Division of Weight Management and Wellness, Children’s Hospital of Pittsburgh, Pittsburgh, Pennsylvania, USA.
Diabetes Care. 2010 Oct;33(10):2225-31. doi: 10.2337/dc10-0004. Epub 2010 Jun 30.
Impaired fasting glucose (IFG) and impaired glucose tolerance (IGT) are considered pre-diabetes states. There are limited data in pediatrics in regard to their pathophysiology. We investigated differences in insulin sensitivity and secretion among youth with IFG, IGT, and coexistent IFG/IGT compared with those with normal glucose tolerance (NGT) and type 2 diabetes.
A total of 24 obese adolescents with NGT, 13 with IFG, 29 with IGT, 11 with combined IFG/IGT, and 30 with type 2 diabetes underwent evaluation of hepatic glucose production ([6,6-(2)H(2)]glucose), insulin-stimulated glucose disposal (R(d), euglycemic clamp), first- and second-phase insulin secretion (hyperglycemic clamp), body composition (dual-energy X-ray absorptiometry), abdominal adiposity (computed tomography), and substrate oxidation (indirect calorimetry).

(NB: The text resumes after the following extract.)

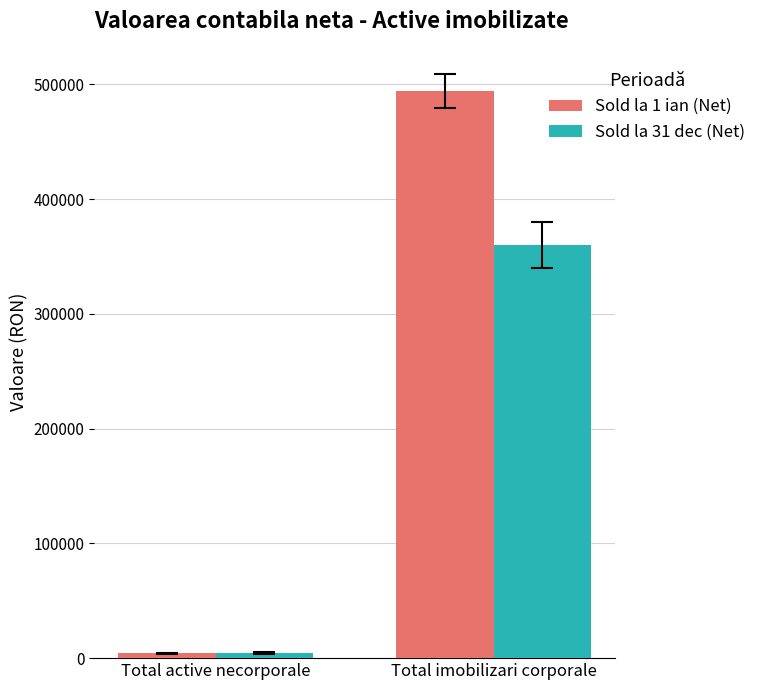

Rank the series by their maximum value, from lowest to highest.

Sold la 31 dec (Net), Sold la 1 ian (Net)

Adolescents with NGT, pre-diabetes, and type 2 diabetes had similar body composition and abdominal fat distribution. R(d) was lower (P = 0.009) in adolescents with type 2 diabetes than in those with NGT. Compared with adolescents with NGT, first-phase insulin was lower in those with IFG, IGT, and IFG/IGT with further deterioration in those with type 2 diabetes (P < 0.001), and β-cell function relative to insulin sensitivity (glucose disposition index [GDI]) was also lower in those with IFG, IGT, and IFG/IGT (40, 47, and 47%, respectively), with a further decrease (80%) in those with type 2 diabetes (P < 0.001). GDI was the major determinant of fasting and 2-h glucose levels.

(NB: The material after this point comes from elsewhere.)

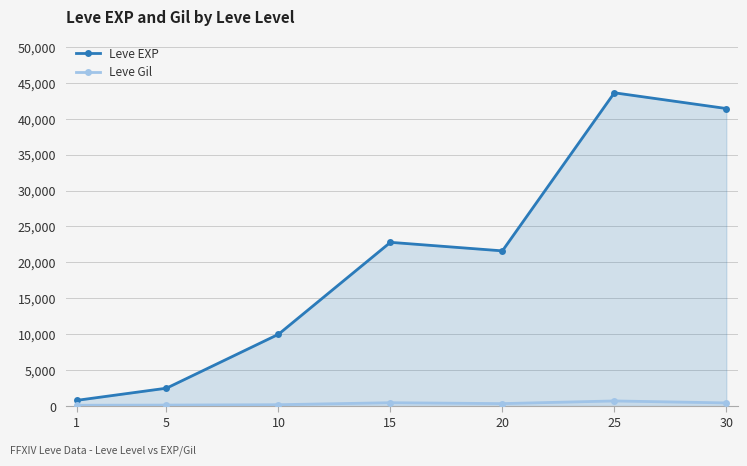

At which category does Leve EXP reach its first local peak?

15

Obese adolescents who show signs of glucose dysregulation, including abnormal fasting glucose, glucose intolerance or both, are more likely to have impaired insulin secretion rather than reduced insulin sensitivity. Given the impairment in insulin secretion, they are at high risk for progression to type 2 diabetes. Further deterioration in insulin sensitivity or secretion may enhance the risk for this progression.
空腹血糖受损(IFG)和葡萄糖耐量受损(IGT)被认为是糖尿病前期状态。在儿科领域,关于它们的病理生理学的研究数据有限。我们研究了与糖耐量正常(NGT)和 2 型糖尿病相比,IFG、IGT 和同时存在 IFG/IGT 的青少年之间胰岛素敏感性和分泌的差异。
共纳入 24 名 NGT 肥胖青少年、13 名 IFG 青少年、29 名 IGT 青少年、11 名合并 IFG/IGT 的青少年和 30 名 2 型糖尿病青少年,评估肝葡萄糖生成([6,6-(2)H2]葡萄糖)、胰岛素刺激的葡萄糖处置(R(d),正葡萄糖钳夹)、第一和第二相胰岛素分泌(高血糖钳夹)、身体成分(双能 X 射线吸收法)、腹部脂肪堆积(计算机断层扫描)和底物氧化(间接热量法)。
NGT、糖尿病前期和 2 型糖尿病青少年的身体成分和腹部脂肪分布相似。2 型糖尿病青少年的 R(d)低于 NGT 青少年(P=0.009)。与 NGT 青少年相比,IFG、IGT 和 IFG/IGT 青少年的第一相胰岛素水平较低,而 2 型糖尿病青少年则进一步恶化(P<0.001),并且 IFG、IGT 和 IFG/IGT 青少年的胰岛素敏感性与胰岛素分泌的比值(葡萄糖处置指数[GDI])也较低(分别为 40%、47%和 47%),而 2 型糖尿病青少年则进一步下降(80%)(P<0.001)。GDI 是空腹和 2 小时血糖水平的主要决定因素。
表现出葡萄糖失调迹象的肥胖青少年,包括异常空腹血糖、葡萄糖耐量受损或两者兼有,更有可能存在胰岛素分泌受损,而不是胰岛素敏感性降低。鉴于胰岛素分泌受损,他们患 2 型糖尿病的风险很高。胰岛素敏感性或分泌的进一步恶化可能会增加这种进展的风险。